Extrait du texte:
►
A ce stade, il ne s'agit que d'expérimentations, mais le coup d'envoi est donné ! Drones sous-marins, robots collecteurs… Une horde de technologies sont développées puis déployées dans les grands fonds marins afin de détecter et d'extraire des métaux stratégiques.
Cobalt, nickel ou encore manganèse… Ces minerais sont devenus incontournables pour la fabrication de moult appareils électroniques : des industries entières en sont dépendantes. Tous sont actuellement extraits dans des mines à la surface de la Terre. Mais des quantités substantielles regorgeraient également dans les fonds océaniques.
A plusieurs milliers de mètres de profondeur, ils sont concentrés sous forme de cheminées hydrothermales, d'encroûtements cobaltifères et surtout… de nodules polymétalliques. D'une dizaine de centimètres au plus, ces derniers tapissent les fonds océaniques sous forme de galets qu'il suffirait, en théorie, d'aspirer et de remonter à la surface.
États et entreprises dans la course
Dans le Pacifique, la zone de Clarion-Clipperton concentre toutes les attentions : plus de 21 milliards de tonnes sèches y reposeraient, selon l'Institut d'études géologiques des États-Unis. Du cobalt et du nickel s'y dissimuleraient ainsi à foison : davantage que dans l'ensemble des mines terrestres, selon des estimations.
Un « nouveau Far West » à conquérir aux yeux de plusieurs entreprises. En 2021, un groupe belge y a démontré la faisabilité technique d'une récupération de nodules, par 4.500 mètres de fond. L'année suivante, une firme canadienne a prélevé à son tour 14 tonnes grâce à un robot collecteur.
De l'« oxygène noir » produit dans les abysses
Des États se sont également lancés dans la course, notamment la Chine qui a expérimenté plusieurs rovers. En Europe, la Norvège a officialisé la prospection - sans extraction - d'une portion de ses fonds marins en Arctique , au large de l'archipel du Svalbard, pour déceler d'éventuels gisements.
◄
Consigne: Poursuivez, s'il vous plaît, l'extrait ci-dessus sur l'exploitation minière des grands fonds marins à partir de sa dernière phrase.

Jeu de données:
►
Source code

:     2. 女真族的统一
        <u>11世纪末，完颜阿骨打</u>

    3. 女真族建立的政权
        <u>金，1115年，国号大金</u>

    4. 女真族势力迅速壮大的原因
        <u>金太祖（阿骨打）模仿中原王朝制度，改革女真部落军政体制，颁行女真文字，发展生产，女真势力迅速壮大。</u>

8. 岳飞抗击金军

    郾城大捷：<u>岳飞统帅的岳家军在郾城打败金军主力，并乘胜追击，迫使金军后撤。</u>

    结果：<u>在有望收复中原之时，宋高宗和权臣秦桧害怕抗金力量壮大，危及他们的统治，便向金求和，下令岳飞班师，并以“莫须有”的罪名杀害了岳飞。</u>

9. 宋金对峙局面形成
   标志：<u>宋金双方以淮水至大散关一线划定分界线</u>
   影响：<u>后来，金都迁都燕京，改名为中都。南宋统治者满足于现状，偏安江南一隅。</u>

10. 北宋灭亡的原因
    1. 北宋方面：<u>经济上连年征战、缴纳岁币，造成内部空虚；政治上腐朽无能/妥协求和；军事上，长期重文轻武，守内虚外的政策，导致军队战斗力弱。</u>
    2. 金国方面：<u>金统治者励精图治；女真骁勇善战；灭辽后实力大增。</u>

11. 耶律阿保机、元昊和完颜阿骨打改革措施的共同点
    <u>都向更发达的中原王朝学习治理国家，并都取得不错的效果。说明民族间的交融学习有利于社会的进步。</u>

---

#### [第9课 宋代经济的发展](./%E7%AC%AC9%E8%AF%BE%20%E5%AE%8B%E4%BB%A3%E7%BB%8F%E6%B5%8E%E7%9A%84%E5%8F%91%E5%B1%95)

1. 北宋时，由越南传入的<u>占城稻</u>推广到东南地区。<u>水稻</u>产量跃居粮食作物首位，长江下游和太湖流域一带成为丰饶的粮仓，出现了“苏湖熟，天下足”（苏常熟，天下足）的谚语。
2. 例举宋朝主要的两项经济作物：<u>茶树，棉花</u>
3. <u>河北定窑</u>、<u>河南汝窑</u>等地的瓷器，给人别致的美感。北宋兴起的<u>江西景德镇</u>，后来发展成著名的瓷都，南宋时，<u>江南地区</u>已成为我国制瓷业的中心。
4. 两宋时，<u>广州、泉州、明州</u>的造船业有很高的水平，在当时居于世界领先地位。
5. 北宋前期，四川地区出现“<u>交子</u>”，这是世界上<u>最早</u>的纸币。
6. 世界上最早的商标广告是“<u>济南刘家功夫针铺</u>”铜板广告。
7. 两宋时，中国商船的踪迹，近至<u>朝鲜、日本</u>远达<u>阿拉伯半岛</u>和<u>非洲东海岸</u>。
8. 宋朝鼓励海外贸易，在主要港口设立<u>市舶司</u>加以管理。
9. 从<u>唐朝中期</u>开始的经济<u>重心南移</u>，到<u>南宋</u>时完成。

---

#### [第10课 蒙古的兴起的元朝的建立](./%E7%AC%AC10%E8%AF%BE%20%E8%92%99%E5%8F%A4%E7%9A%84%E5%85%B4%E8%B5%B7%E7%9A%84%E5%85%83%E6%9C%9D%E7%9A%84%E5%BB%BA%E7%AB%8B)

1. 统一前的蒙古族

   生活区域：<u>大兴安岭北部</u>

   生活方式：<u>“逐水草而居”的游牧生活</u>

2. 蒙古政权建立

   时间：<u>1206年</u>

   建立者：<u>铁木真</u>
◄
Réponse rédigée:
A l'autre bout du monde, l'Etat insulaire de Nauru, au Sud du Pacifique, va plus loin : il soutient un méga projet d'extraction minière en eau profonde prévu dans les prochaines années.
Les métaux, un nouvel opium
Cette course à l'extraction minière sous-marine est propulsée par la demande mondiale en métaux. Le cobalt, le nickel ou le manganèse - pour ne citer qu'eux - sont devenus le « nouvel opium » de l'industrie électronique et de la transition énergétique.
Indispensables aux batteries de voitures électriques, ces métaux équipent également les panneaux solaires ou les semi-conducteurs, ces puces qui font office de cerveaux de nos appareils électroniques. L'Union européenne a fait de la sécurisation de son approvisionnement une priorité majeure.
Néanmoins, cette nouvelle conquête économique des abysses est controversée. Sa viabilité économique ne fait pas l'unanimité : des entreprises annoncent des projets d'extraction sous-marine à grande échelle lorsque d'autres se disent dubitatives, voire parlent de « fantasme ».
Une activité controversée
Enfin, ONG et scientifiques craignent des dégâts irréversibles : une pollution et une destruction d'écosystèmes marins ou encore des nuages de poussières qui resteraient en suspension, car les courants sont faibles en profondeur.